[[ Material provided, beginning ]]
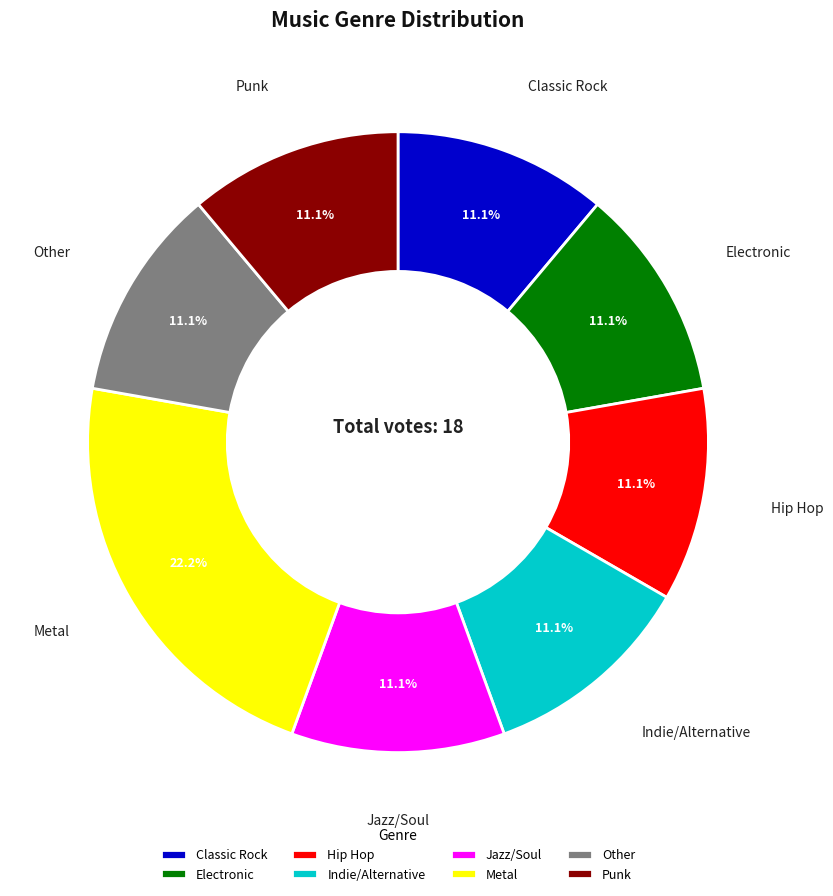

How many slices are in this pie chart?

8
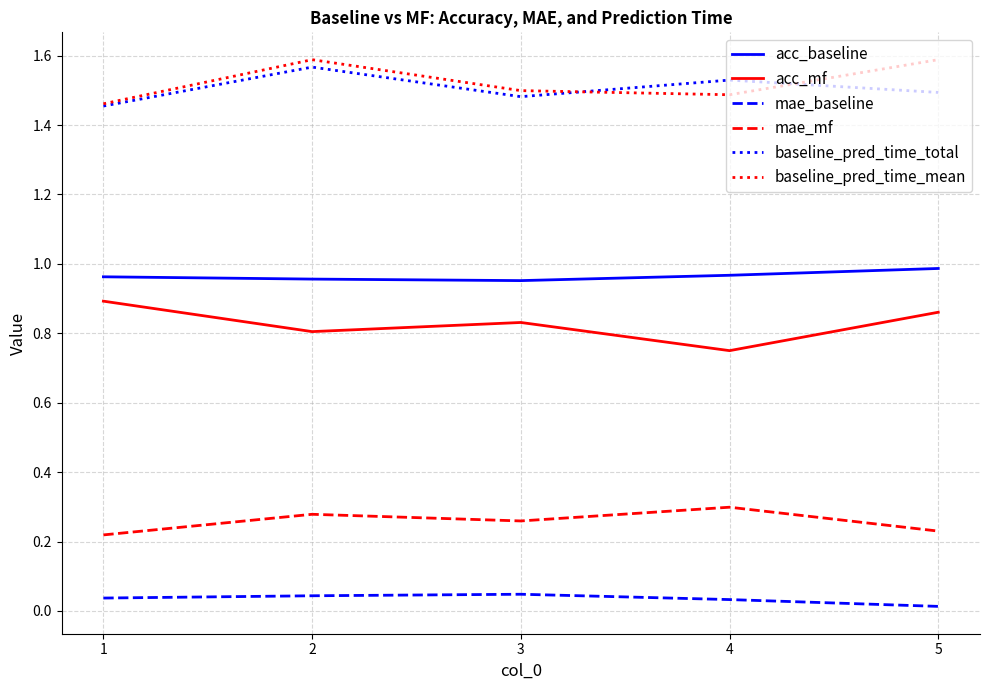

At which category does mae_mf reach its first local peak?

2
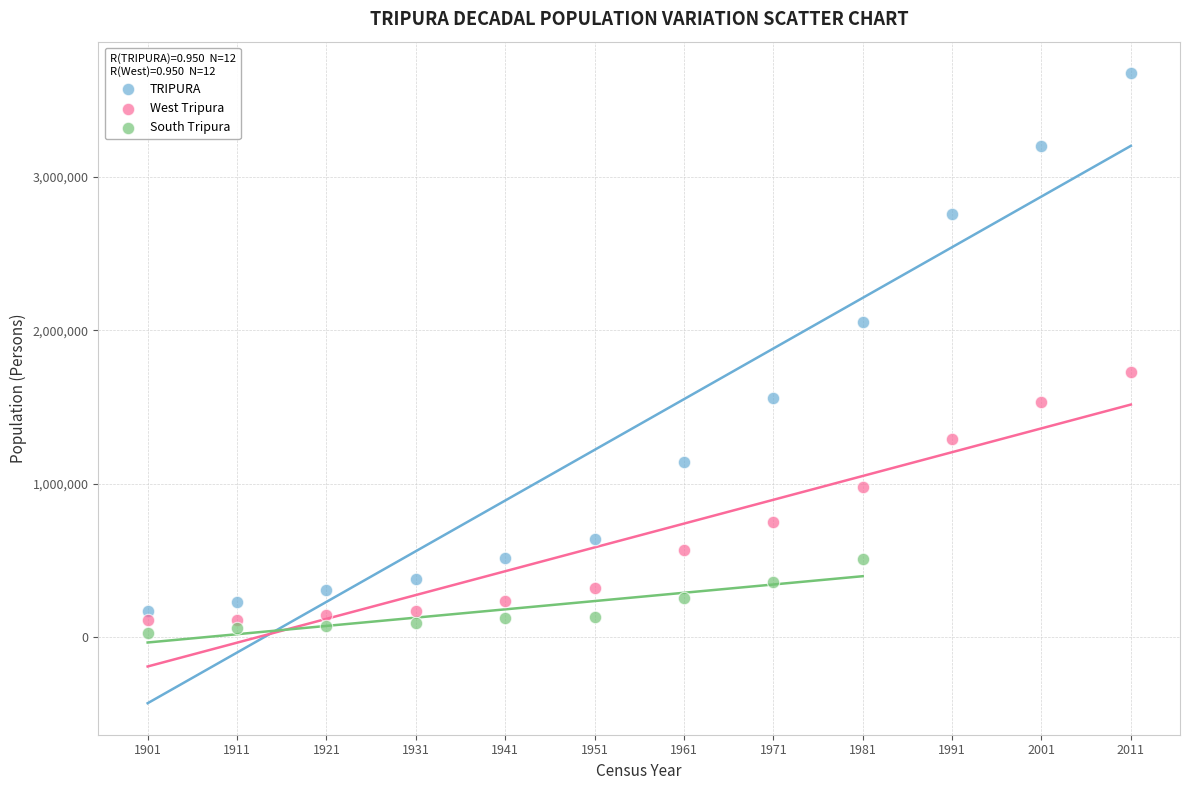

Which series has the largest Y range (max minus min)?

TRIPURA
[[ Material provided, end ]]
Gather every line of the items above that contains the word "slices", and copy each one.

- [Your response]
How many slices are in this pie chart?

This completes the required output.